::: Excerpted data :::

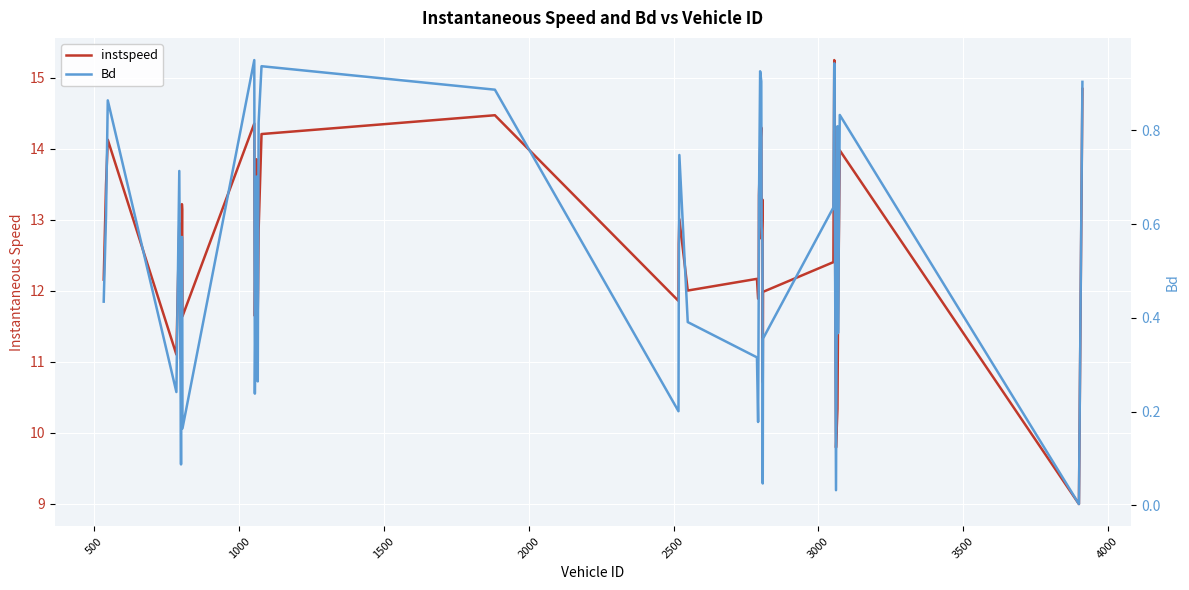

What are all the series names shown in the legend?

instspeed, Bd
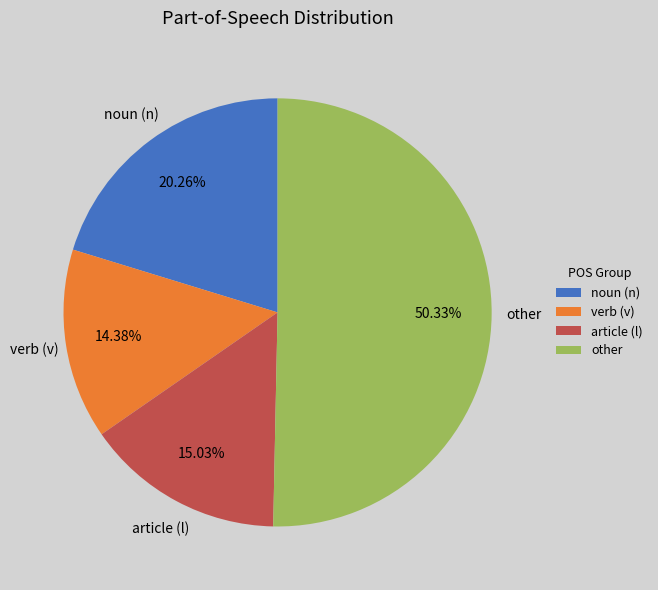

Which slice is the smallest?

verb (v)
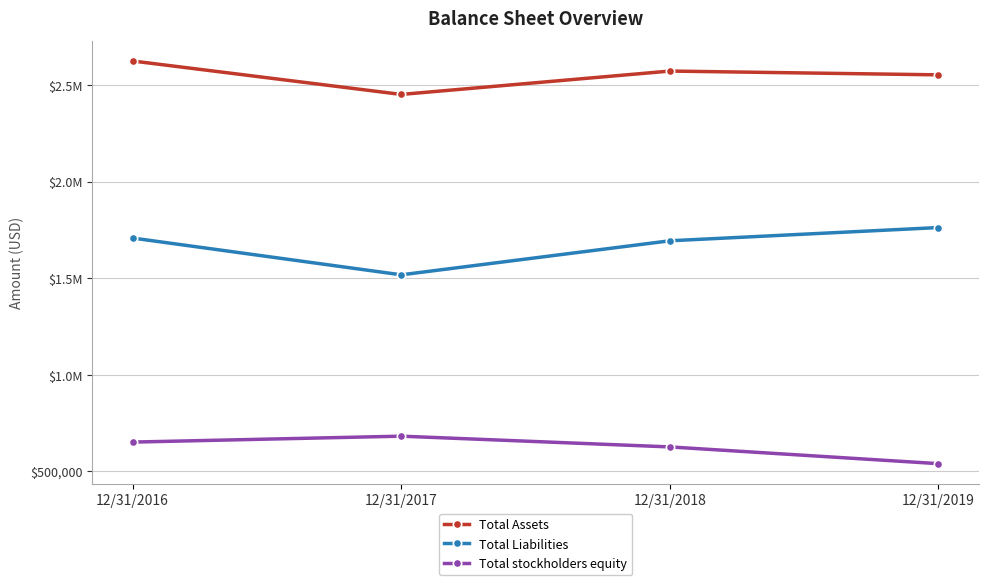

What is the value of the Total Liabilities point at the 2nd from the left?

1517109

:::

▸ **Exercise details**: Rewrite the records above with "slice" changed to "wedge" and everything else unchanged. Omit the pictures.

▸ **Reply**:
What are all the series names shown in the legend?

instspeed, Bd

Which wedge is the smallest?

verb (v)

What is the value of the Total Liabilities point at the 2nd from the left?

1517109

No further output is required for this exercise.